[What you will do] Only these lines should appear, exactly: the one containing "the weathered wood" and every line after it through the end of the material below.

Information shown: Begin

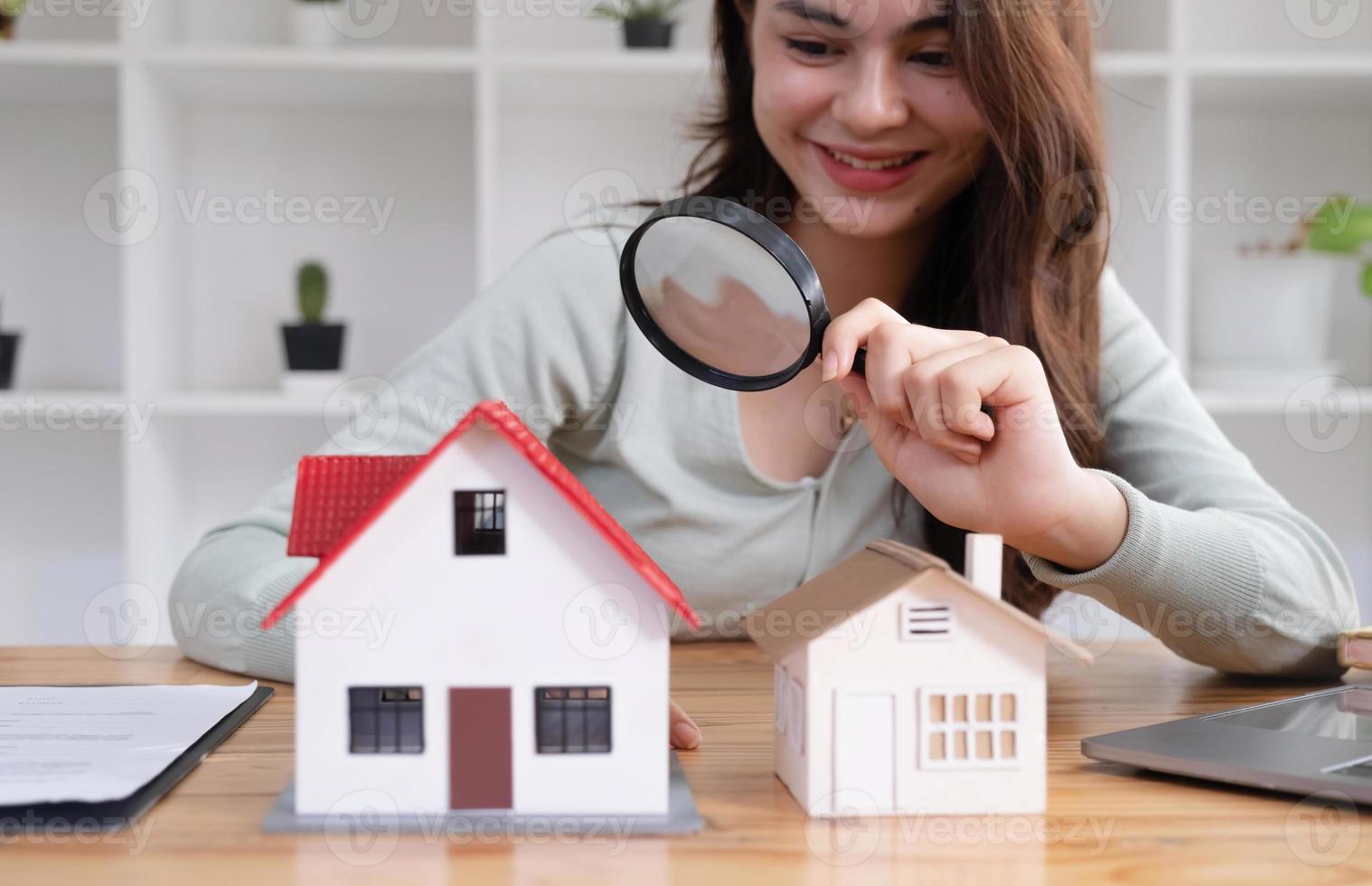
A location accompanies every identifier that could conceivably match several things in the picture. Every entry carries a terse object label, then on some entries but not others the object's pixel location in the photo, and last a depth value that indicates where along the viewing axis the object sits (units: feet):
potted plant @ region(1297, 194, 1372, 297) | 7.06
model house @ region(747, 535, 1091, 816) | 2.20
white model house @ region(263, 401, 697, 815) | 2.09
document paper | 2.19
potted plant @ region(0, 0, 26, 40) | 7.01
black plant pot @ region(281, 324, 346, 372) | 7.36
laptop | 2.35
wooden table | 1.94
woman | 3.40
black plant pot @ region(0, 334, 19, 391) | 7.32
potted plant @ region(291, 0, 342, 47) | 7.40
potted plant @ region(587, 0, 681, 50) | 7.25
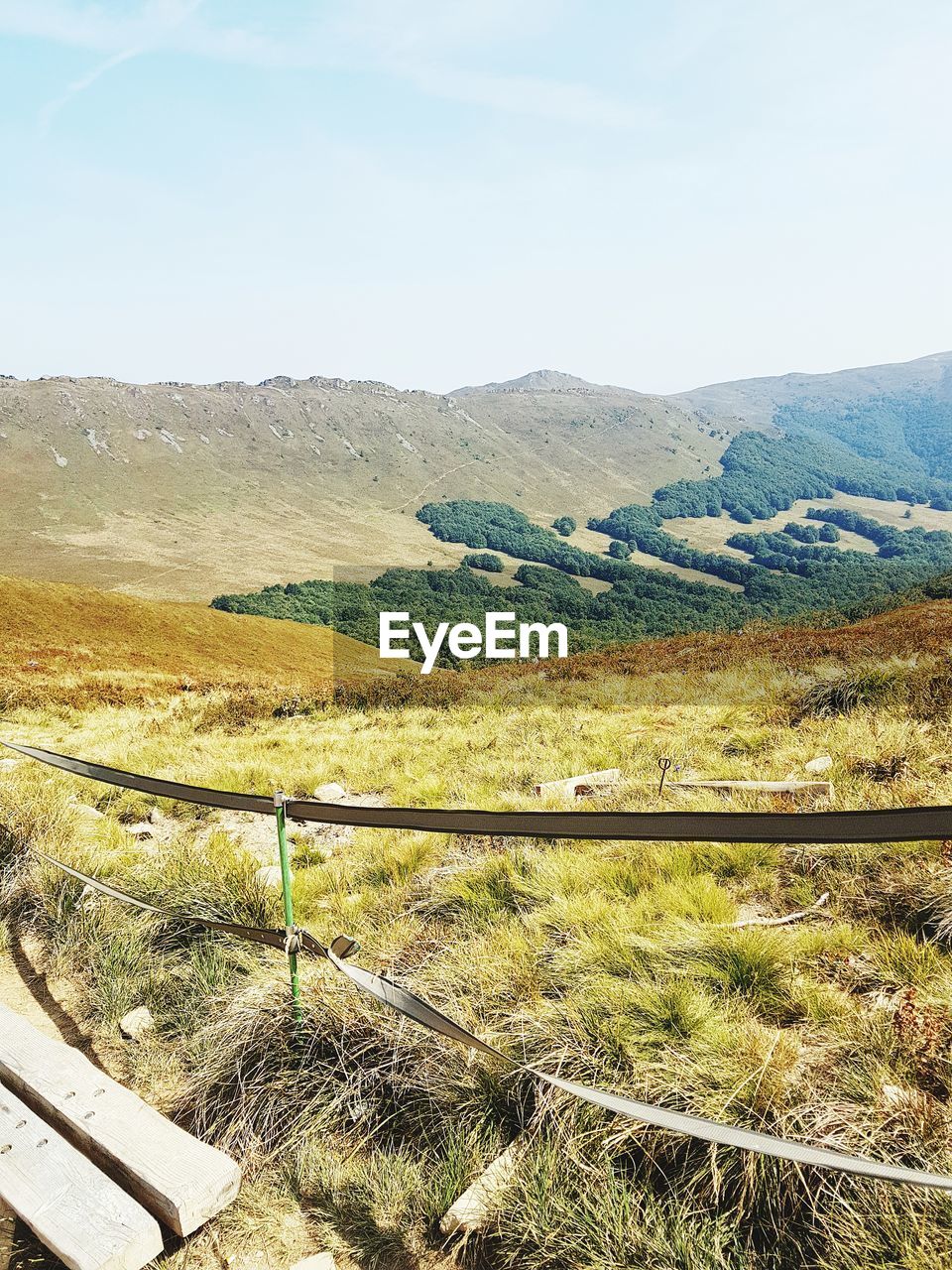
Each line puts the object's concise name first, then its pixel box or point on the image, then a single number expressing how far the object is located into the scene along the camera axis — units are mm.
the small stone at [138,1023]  3670
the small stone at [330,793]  8258
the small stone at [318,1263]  2338
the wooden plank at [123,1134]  2400
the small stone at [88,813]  6504
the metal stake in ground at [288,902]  3035
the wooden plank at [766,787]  5906
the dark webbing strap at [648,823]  1657
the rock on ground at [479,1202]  2381
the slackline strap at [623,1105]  1650
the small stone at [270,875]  4991
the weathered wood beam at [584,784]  7199
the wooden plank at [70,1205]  2170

Information shown: End

[Task response]
the weathered wood beam at [584,784]  7199
the wooden plank at [70,1205]  2170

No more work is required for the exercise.